Das Verhalten der Jugendlichen sei häufig ein "Hilferuf" und Teil der verfehlten Integrationspolitik in Deutschland, kritisiert Toprak. Leidtragende solcher Einstellungen sind nach Einschätzung des Erziehungswissenschaftlers nicht nur Frauen. Grundsätzlich schädige toxische Männlichkeit auch Jungs und Männer, weil sie sich mit ihren Verhaltensweisen selbst einengten.
Wie lassen sich toxische Männlichkeitsideale überwinden?
Um ein gewaltbereites Männlichkeitsideal und antifeministische Einstellungen zu bekämpfen, brauche es eine Pädagogik, "die Emotionen auslöse", sagt die Psychologin Kalkstein. Jugendliche müssten lernen, ihre Gefühle zuzulassen und auszuhalten. Dazu kämen, als zweite Ebene, strukturelle Verbesserungen, sagt die Sozialpsychologin. Etwa in der Rechtsprechung und bei Polizeischulungen.

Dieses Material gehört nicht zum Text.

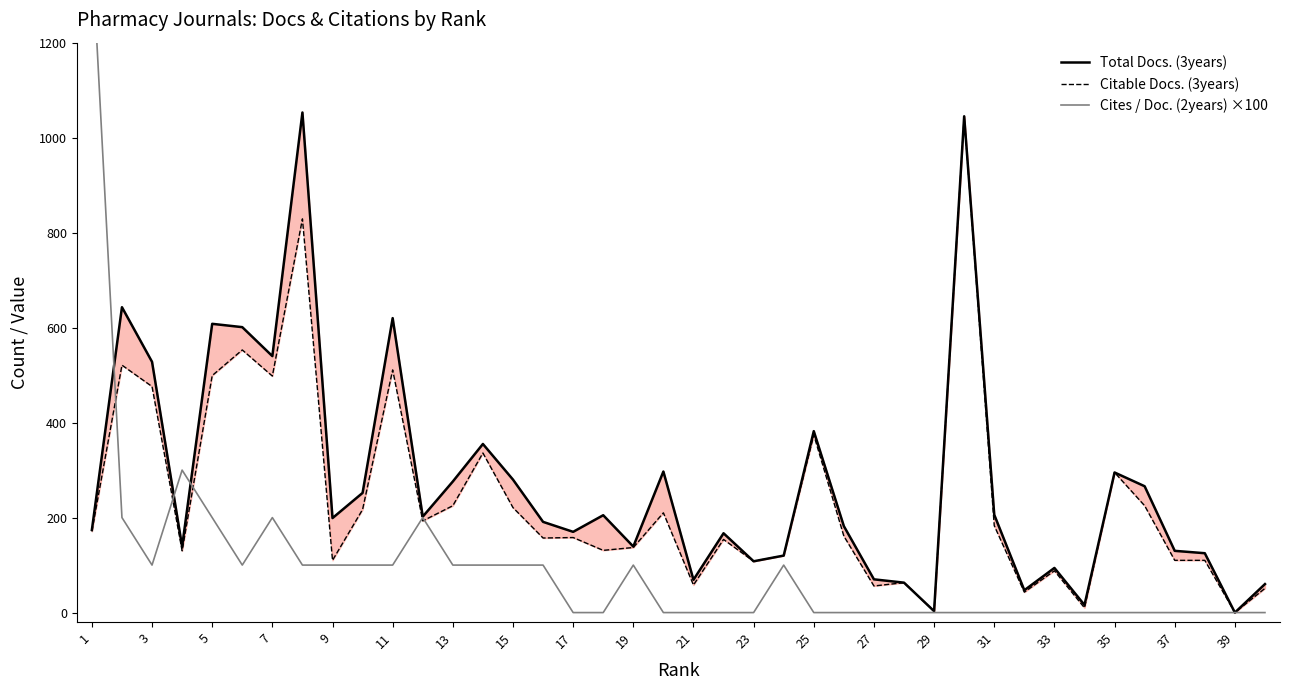

Rank the series by their average value, from lowest to highest.

Cites / Doc. (2years) ×100, Citable Docs. (3years), Total Docs. (3years)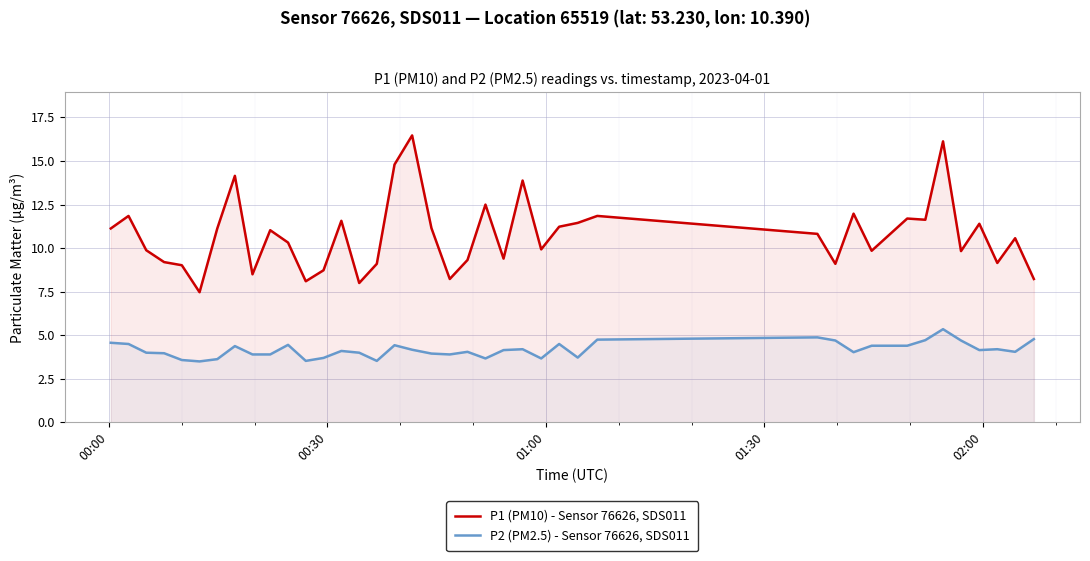

What is the minimum value for P2 (PM2.5) - Sensor 76626, SDS011?

3.5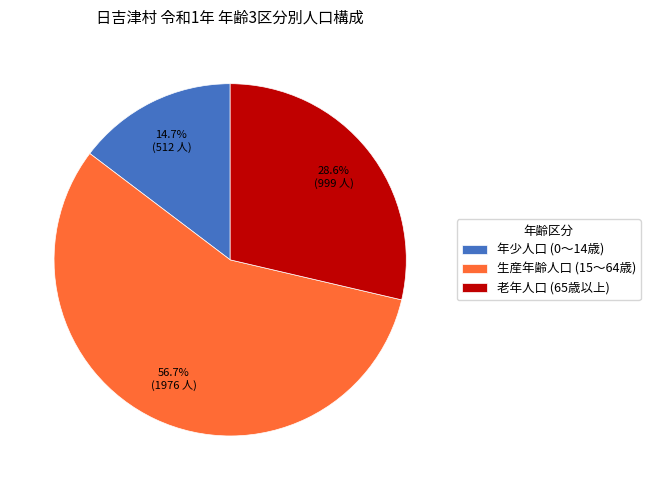

What is the smallest slice in the pie chart?

年少人口 (0～14歳)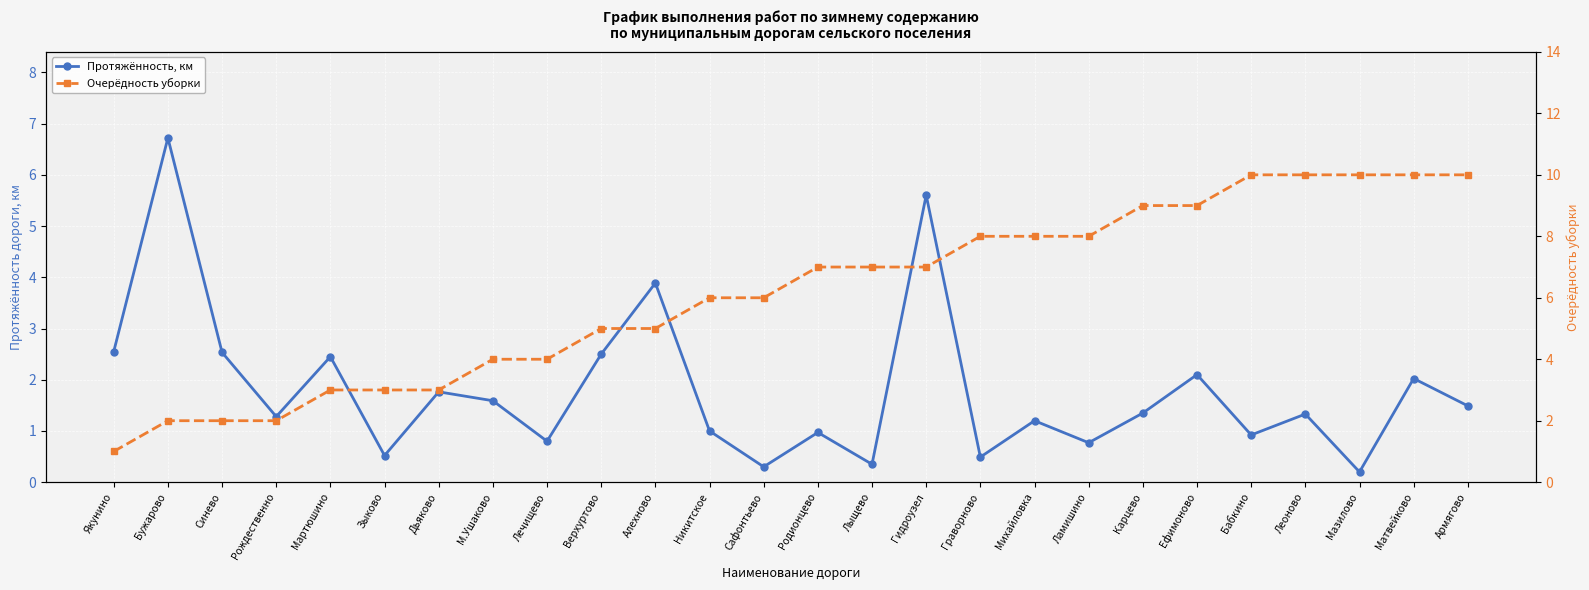

How many data points in Протяжённость, км are less than 1?

9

Der Erziehungswissenschaftler Topkrat betont vor allem die Bedeutung von sozialer Anerkennung, die vielen männlichen Jugendlichen mit toxischen Verhaltensweisen fehle. Es sei wichtig, ihre Werte und Normen nicht abzuwerten, sondern sie gemeinsam und auf Augenhöhe zu reflektieren. Dabei sei auch die Sprache wichtig, sagt Topkrat.
Pädagogik sei oft nicht an die Zielgruppe angepasst, kritisiert er. Dort gelte es anzusetzen und zum Beispiel auch in den sozialen Medien stärker präsent zu sein.
Auch Weimann vom Düsseldorfer Theaterkollektiv onlinetheater.live betont, es sei wichtig, das Internet "nicht sich selbst oder Konzerninteressen" zu überlassen. Als Verlängerung des öffentlichen Raums müsse das soziale Internet durch Kulturarbeit mitgestaltet werden, fordert er: "Wenn man ein demokratisches Miteinander gestalten will, dann auch online."